(Items listed in a dataset)
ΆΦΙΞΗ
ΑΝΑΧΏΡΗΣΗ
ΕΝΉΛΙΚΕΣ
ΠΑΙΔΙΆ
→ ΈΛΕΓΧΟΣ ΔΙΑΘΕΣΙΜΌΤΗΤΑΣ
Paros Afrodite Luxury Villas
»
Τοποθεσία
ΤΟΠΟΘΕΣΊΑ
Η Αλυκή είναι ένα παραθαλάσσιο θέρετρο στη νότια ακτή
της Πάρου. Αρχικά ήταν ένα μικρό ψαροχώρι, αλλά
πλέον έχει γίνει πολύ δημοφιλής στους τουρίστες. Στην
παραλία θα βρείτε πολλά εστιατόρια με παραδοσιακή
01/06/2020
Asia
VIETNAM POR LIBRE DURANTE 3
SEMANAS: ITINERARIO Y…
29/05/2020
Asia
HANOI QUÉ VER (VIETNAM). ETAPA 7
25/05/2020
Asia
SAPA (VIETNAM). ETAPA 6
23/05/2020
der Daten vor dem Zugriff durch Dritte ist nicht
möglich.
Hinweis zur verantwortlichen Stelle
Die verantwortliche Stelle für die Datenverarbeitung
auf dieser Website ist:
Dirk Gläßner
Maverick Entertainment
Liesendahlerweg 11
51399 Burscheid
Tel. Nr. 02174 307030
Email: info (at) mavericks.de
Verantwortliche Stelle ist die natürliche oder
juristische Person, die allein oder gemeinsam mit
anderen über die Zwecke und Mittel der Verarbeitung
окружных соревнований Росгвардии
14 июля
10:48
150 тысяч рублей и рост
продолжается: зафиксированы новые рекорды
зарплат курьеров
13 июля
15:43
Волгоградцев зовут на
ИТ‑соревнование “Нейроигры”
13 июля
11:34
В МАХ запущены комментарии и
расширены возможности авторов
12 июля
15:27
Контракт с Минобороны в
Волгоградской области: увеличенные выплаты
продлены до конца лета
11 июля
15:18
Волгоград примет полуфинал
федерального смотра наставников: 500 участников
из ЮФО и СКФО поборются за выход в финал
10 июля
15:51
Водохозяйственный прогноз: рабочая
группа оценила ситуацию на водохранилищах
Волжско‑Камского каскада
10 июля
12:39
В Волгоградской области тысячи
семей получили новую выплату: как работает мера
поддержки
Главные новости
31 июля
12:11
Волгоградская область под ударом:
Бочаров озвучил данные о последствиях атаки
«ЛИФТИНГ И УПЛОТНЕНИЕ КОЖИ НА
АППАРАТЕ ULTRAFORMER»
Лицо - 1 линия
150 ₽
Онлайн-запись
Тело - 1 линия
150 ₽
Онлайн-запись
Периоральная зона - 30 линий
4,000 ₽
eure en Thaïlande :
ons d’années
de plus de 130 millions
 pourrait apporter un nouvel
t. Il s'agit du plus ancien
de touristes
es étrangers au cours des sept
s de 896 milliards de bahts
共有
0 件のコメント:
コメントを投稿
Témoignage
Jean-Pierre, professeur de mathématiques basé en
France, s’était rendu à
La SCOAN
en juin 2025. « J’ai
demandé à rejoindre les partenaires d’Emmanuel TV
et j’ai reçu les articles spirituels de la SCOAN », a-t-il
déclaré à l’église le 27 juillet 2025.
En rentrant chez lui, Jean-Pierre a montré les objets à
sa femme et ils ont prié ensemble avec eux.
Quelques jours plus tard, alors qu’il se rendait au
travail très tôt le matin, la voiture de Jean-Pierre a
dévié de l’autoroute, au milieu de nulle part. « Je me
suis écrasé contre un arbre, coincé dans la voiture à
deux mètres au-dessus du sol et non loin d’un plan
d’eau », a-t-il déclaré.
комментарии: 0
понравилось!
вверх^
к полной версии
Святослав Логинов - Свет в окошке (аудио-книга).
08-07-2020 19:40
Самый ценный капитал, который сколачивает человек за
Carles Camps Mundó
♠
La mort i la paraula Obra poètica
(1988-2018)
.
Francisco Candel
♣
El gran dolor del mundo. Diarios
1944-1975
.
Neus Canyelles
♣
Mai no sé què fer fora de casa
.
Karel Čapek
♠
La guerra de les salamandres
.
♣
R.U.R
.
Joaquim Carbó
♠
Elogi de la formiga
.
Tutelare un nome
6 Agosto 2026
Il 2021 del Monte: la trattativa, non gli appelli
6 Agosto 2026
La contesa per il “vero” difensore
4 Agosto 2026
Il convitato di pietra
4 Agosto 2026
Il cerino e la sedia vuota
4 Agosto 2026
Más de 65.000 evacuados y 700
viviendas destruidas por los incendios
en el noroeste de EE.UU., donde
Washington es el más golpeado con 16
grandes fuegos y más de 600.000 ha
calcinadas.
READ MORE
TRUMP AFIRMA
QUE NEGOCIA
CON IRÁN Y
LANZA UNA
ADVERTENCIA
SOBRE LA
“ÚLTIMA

### What the exercise asks
All entries are to be output exactly as they stand.

### Your response
ΆΦΙΞΗ
ΑΝΑΧΏΡΗΣΗ
ΕΝΉΛΙΚΕΣ
ΠΑΙΔΙΆ
→ ΈΛΕΓΧΟΣ ΔΙΑΘΕΣΙΜΌΤΗΤΑΣ
Paros Afrodite Luxury Villas
»
Τοποθεσία
ΤΟΠΟΘΕΣΊΑ
Η Αλυκή είναι ένα παραθαλάσσιο θέρετρο στη νότια ακτή
της Πάρου. Αρχικά ήταν ένα μικρό ψαροχώρι, αλλά
πλέον έχει γίνει πολύ δημοφιλής στους τουρίστες. Στην
παραλία θα βρείτε πολλά εστιατόρια με παραδοσιακή
01/06/2020
Asia
VIETNAM POR LIBRE DURANTE 3
SEMANAS: ITINERARIO Y…
29/05/2020
Asia
HANOI QUÉ VER (VIETNAM). ETAPA 7
25/05/2020
Asia
SAPA (VIETNAM). ETAPA 6
23/05/2020
der Daten vor dem Zugriff durch Dritte ist nicht
möglich.
Hinweis zur verantwortlichen Stelle
Die verantwortliche Stelle für die Datenverarbeitung
auf dieser Website ist:
Dirk Gläßner
Maverick Entertainment
Liesendahlerweg 11
51399 Burscheid
Tel. Nr. 02174 307030
Email: info (at) mavericks.de
Verantwortliche Stelle ist die natürliche oder
juristische Person, die allein oder gemeinsam mit
anderen über die Zwecke und Mittel der Verarbeitung
окружных соревнований Росгвардии
14 июля
10:48
150 тысяч рублей и рост
продолжается: зафиксированы новые рекорды
зарплат курьеров
13 июля
15:43
Волгоградцев зовут на
ИТ‑соревнование “Нейроигры”
13 июля
11:34
В МАХ запущены комментарии и
расширены возможности авторов
12 июля
15:27
Контракт с Минобороны в
Волгоградской области: увеличенные выплаты
продлены до конца лета
11 июля
15:18
Волгоград примет полуфинал
федерального смотра наставников: 500 участников
из ЮФО и СКФО поборются за выход в финал
10 июля
15:51
Водохозяйственный прогноз: рабочая
группа оценила ситуацию на водохранилищах
Волжско‑Камского каскада
10 июля
12:39
В Волгоградской области тысячи
семей получили новую выплату: как работает мера
поддержки
Главные новости
31 июля
12:11
Волгоградская область под ударом:
Бочаров озвучил данные о последствиях атаки
«ЛИФТИНГ И УПЛОТНЕНИЕ КОЖИ НА
АППАРАТЕ ULTRAFORMER»
Лицо - 1 линия
150 ₽
Онлайн-запись
Тело - 1 линия
150 ₽
Онлайн-запись
Периоральная зона - 30 линий
4,000 ₽
eure en Thaïlande :
ons d’années
de plus de 130 millions
 pourrait apporter un nouvel
t. Il s'agit du plus ancien
de touristes
es étrangers au cours des sept
s de 896 milliards de bahts
共有
0 件のコメント:
コメントを投稿
Témoignage
Jean-Pierre, professeur de mathématiques basé en
France, s’était rendu à
La SCOAN
en juin 2025. « J’ai
demandé à rejoindre les partenaires d’Emmanuel TV
et j’ai reçu les articles spirituels de la SCOAN », a-t-il
déclaré à l’église le 27 juillet 2025.
En rentrant chez lui, Jean-Pierre a montré les objets à
sa femme et ils ont prié ensemble avec eux.
Quelques jours plus tard, alors qu’il se rendait au
travail très tôt le matin, la voiture de Jean-Pierre a
dévié de l’autoroute, au milieu de nulle part. « Je me
suis écrasé contre un arbre, coincé dans la voiture à
deux mètres au-dessus du sol et non loin d’un plan
d’eau », a-t-il déclaré.
комментарии: 0
понравилось!
вверх^
к полной версии
Святослав Логинов - Свет в окошке (аудио-книга).
08-07-2020 19:40
Самый ценный капитал, который сколачивает человек за
Carles Camps Mundó
♠
La mort i la paraula Obra poètica
(1988-2018)
.
Francisco Candel
♣
El gran dolor del mundo. Diarios
1944-1975
.
Neus Canyelles
♣
Mai no sé què fer fora de casa
.
Karel Čapek
♠
La guerra de les salamandres
.
♣
R.U.R
.
Joaquim Carbó
♠
Elogi de la formiga
.
Tutelare un nome
6 Agosto 2026
Il 2021 del Monte: la trattativa, non gli appelli
6 Agosto 2026
La contesa per il “vero” difensore
4 Agosto 2026
Il convitato di pietra
4 Agosto 2026
Il cerino e la sedia vuota
4 Agosto 2026
Más de 65.000 evacuados y 700
viviendas destruidas por los incendios
en el noroeste de EE.UU., donde
Washington es el más golpeado con 16
grandes fuegos y más de 600.000 ha
calcinadas.
READ MORE
TRUMP AFIRMA
QUE NEGOCIA
CON IRÁN Y
LANZA UNA
ADVERTENCIA
SOBRE LA
“ÚLTIMA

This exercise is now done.